### SUPPLIED RECORDS

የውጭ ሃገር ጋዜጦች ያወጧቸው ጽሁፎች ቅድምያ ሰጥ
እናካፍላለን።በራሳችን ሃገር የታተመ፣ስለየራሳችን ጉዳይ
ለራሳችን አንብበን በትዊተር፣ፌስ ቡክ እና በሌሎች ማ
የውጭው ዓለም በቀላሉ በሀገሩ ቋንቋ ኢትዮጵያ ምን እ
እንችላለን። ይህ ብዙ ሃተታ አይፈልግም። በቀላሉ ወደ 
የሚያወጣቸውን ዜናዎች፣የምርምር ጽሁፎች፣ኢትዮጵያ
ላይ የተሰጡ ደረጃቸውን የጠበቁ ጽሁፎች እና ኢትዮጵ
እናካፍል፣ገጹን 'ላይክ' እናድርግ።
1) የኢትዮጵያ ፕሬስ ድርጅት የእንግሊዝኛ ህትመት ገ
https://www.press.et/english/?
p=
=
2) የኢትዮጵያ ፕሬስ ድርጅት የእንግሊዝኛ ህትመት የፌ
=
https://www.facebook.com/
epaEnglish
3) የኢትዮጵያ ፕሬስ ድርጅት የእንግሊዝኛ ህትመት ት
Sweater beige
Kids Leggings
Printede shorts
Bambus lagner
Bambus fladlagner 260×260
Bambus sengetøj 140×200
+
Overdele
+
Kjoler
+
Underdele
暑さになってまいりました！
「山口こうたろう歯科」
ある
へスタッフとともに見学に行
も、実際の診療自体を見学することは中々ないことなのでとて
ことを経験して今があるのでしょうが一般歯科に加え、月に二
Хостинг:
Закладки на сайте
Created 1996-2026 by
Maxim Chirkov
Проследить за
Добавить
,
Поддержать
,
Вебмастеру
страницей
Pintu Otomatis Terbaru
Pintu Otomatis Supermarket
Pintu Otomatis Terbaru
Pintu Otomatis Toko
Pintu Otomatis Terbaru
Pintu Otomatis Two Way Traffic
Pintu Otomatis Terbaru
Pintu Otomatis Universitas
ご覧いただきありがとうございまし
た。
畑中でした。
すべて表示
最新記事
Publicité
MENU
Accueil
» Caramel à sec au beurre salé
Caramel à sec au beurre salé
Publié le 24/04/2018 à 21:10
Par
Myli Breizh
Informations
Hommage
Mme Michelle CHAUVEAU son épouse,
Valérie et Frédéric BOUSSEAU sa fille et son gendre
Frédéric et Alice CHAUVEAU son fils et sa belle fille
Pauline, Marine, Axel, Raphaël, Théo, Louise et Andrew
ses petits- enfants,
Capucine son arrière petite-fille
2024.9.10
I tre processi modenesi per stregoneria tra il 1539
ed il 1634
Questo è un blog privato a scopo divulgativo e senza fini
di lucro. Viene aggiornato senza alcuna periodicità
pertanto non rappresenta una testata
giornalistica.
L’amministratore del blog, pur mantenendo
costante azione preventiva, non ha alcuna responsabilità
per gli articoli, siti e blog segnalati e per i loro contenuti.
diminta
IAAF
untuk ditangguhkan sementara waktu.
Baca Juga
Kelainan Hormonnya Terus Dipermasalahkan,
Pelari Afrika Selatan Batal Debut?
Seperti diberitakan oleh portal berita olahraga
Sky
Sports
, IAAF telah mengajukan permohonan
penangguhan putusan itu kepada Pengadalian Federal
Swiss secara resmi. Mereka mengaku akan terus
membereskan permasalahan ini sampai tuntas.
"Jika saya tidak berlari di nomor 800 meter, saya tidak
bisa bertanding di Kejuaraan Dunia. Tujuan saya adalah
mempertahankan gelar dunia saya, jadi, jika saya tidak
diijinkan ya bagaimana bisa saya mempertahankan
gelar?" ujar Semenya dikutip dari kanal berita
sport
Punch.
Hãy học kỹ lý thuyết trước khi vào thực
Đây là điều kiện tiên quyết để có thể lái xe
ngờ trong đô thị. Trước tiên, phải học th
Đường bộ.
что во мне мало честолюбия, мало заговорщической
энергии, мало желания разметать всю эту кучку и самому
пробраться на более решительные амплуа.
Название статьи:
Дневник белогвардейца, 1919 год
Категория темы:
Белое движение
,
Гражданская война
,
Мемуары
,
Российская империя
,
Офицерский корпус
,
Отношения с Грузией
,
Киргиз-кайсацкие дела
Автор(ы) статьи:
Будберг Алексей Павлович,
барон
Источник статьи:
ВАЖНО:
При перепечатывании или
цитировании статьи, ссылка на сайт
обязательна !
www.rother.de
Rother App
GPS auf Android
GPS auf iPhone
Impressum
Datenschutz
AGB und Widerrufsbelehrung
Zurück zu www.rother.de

######

▸ YOUR ASSIGNMENT: Report every line in the records that contains the string "Bambus".

▸ COMPLETED EXERCISE:
Bambus lagner
Bambus fladlagner 260×260
Bambus sengetøj 140×200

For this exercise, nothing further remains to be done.